Activity:
Can the data below be echoed back word for word?

============================================================

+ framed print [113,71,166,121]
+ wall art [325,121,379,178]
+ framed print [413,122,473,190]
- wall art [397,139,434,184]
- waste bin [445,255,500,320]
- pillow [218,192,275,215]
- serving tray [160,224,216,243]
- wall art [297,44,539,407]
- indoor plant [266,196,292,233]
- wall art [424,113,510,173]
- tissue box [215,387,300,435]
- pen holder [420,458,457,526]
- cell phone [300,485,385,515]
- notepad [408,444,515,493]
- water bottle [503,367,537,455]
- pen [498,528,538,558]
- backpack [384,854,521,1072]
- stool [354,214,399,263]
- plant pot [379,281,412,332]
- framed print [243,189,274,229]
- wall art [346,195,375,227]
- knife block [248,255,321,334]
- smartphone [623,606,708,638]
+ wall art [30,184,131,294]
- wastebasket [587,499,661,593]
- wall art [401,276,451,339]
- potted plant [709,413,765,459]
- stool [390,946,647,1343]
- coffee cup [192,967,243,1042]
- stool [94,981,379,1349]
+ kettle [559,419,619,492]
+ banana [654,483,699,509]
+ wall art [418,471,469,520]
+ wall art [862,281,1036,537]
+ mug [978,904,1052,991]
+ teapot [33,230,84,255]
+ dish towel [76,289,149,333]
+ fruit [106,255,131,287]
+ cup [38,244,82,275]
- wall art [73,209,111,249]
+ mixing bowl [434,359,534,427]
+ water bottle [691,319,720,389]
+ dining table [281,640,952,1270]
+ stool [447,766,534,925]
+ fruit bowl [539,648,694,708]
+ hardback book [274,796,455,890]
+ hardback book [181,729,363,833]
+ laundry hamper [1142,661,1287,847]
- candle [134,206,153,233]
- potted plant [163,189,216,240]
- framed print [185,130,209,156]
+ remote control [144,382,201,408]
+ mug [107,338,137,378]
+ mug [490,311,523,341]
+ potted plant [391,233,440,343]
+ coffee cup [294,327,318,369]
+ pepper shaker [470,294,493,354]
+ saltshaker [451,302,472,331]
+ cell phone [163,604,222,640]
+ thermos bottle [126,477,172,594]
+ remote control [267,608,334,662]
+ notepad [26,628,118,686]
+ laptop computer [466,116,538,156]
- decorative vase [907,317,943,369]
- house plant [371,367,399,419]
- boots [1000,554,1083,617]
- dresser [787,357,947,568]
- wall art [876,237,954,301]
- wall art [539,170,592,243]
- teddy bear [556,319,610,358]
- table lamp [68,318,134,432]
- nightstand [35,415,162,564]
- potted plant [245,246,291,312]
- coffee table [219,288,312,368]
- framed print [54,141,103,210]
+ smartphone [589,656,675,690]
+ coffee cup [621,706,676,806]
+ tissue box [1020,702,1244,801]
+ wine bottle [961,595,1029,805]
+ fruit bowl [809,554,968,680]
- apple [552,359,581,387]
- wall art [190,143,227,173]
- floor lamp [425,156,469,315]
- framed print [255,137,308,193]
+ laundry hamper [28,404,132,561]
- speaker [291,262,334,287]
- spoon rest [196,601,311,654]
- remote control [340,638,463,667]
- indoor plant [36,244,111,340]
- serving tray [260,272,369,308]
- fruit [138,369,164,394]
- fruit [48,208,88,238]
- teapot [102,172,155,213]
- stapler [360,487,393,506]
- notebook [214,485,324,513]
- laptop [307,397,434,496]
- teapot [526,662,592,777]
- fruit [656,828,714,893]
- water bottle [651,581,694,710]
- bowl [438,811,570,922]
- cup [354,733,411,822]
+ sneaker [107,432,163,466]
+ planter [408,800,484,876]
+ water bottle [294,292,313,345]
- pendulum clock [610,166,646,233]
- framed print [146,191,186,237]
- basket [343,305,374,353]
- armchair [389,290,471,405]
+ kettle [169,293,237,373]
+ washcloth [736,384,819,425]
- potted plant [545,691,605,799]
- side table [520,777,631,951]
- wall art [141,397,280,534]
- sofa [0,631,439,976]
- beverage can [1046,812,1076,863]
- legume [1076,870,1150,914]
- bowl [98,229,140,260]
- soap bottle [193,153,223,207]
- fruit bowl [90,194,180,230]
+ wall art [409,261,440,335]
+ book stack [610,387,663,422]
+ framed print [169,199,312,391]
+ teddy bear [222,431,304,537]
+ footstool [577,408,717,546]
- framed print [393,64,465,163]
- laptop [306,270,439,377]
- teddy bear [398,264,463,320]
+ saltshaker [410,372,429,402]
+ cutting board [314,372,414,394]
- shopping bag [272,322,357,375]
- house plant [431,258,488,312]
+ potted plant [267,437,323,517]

============================================================

Solution:
+ framed print [113,71,166,121]
+ wall art [325,121,379,178]
+ framed print [413,122,473,190]
- wall art [397,139,434,184]
- waste bin [445,255,500,320]
- pillow [218,192,275,215]
- serving tray [160,224,216,243]
- wall art [297,44,539,407]
- indoor plant [266,196,292,233]
- wall art [424,113,510,173]
- tissue box [215,387,300,435]
- pen holder [420,458,457,526]
- cell phone [300,485,385,515]
- notepad [408,444,515,493]
- water bottle [503,367,537,455]
- pen [498,528,538,558]
- backpack [384,854,521,1072]
- stool [354,214,399,263]
- plant pot [379,281,412,332]
- framed print [243,189,274,229]
- wall art [346,195,375,227]
- knife block [248,255,321,334]
- smartphone [623,606,708,638]
+ wall art [30,184,131,294]
- wastebasket [587,499,661,593]
- wall art [401,276,451,339]
- potted plant [709,413,765,459]
- stool [390,946,647,1343]
- coffee cup [192,967,243,1042]
- stool [94,981,379,1349]
+ kettle [559,419,619,492]
+ banana [654,483,699,509]
+ wall art [418,471,469,520]
+ wall art [862,281,1036,537]
+ mug [978,904,1052,991]
+ teapot [33,230,84,255]
+ dish towel [76,289,149,333]
+ fruit [106,255,131,287]
+ cup [38,244,82,275]
- wall art [73,209,111,249]
+ mixing bowl [434,359,534,427]
+ water bottle [691,319,720,389]
+ dining table [281,640,952,1270]
+ stool [447,766,534,925]
+ fruit bowl [539,648,694,708]
+ hardback book [274,796,455,890]
+ hardback book [181,729,363,833]
+ laundry hamper [1142,661,1287,847]
- candle [134,206,153,233]
- potted plant [163,189,216,240]
- framed print [185,130,209,156]
+ remote control [144,382,201,408]
+ mug [107,338,137,378]
+ mug [490,311,523,341]
+ potted plant [391,233,440,343]
+ coffee cup [294,327,318,369]
+ pepper shaker [470,294,493,354]
+ saltshaker [451,302,472,331]
+ cell phone [163,604,222,640]
+ thermos bottle [126,477,172,594]
+ remote control [267,608,334,662]
+ notepad [26,628,118,686]
+ laptop computer [466,116,538,156]
- decorative vase [907,317,943,369]
- house plant [371,367,399,419]
- boots [1000,554,1083,617]
- dresser [787,357,947,568]
- wall art [876,237,954,301]
- wall art [539,170,592,243]
- teddy bear [556,319,610,358]
- table lamp [68,318,134,432]
- nightstand [35,415,162,564]
- potted plant [245,246,291,312]
- coffee table [219,288,312,368]
- framed print [54,141,103,210]
+ smartphone [589,656,675,690]
+ coffee cup [621,706,676,806]
+ tissue box [1020,702,1244,801]
+ wine bottle [961,595,1029,805]
+ fruit bowl [809,554,968,680]
- apple [552,359,581,387]
- wall art [190,143,227,173]
- floor lamp [425,156,469,315]
- framed print [255,137,308,193]
+ laundry hamper [28,404,132,561]
- speaker [291,262,334,287]
- spoon rest [196,601,311,654]
- remote control [340,638,463,667]
- indoor plant [36,244,111,340]
- serving tray [260,272,369,308]
- fruit [138,369,164,394]
- fruit [48,208,88,238]
- teapot [102,172,155,213]
- stapler [360,487,393,506]
- notebook [214,485,324,513]
- laptop [307,397,434,496]
- teapot [526,662,592,777]
- fruit [656,828,714,893]
- water bottle [651,581,694,710]
- bowl [438,811,570,922]
- cup [354,733,411,822]
+ sneaker [107,432,163,466]
+ planter [408,800,484,876]
+ water bottle [294,292,313,345]
- pendulum clock [610,166,646,233]
- framed print [146,191,186,237]
- basket [343,305,374,353]
- armchair [389,290,471,405]
+ kettle [169,293,237,373]
+ washcloth [736,384,819,425]
- potted plant [545,691,605,799]
- side table [520,777,631,951]
- wall art [141,397,280,534]
- sofa [0,631,439,976]
- beverage can [1046,812,1076,863]
- legume [1076,870,1150,914]
- bowl [98,229,140,260]
- soap bottle [193,153,223,207]
- fruit bowl [90,194,180,230]
+ wall art [409,261,440,335]
+ book stack [610,387,663,422]
+ framed print [169,199,312,391]
+ teddy bear [222,431,304,537]
+ footstool [577,408,717,546]
- framed print [393,64,465,163]
- laptop [306,270,439,377]
- teddy bear [398,264,463,320]
+ saltshaker [410,372,429,402]
+ cutting board [314,372,414,394]
- shopping bag [272,322,357,375]
- house plant [431,258,488,312]
+ potted plant [267,437,323,517]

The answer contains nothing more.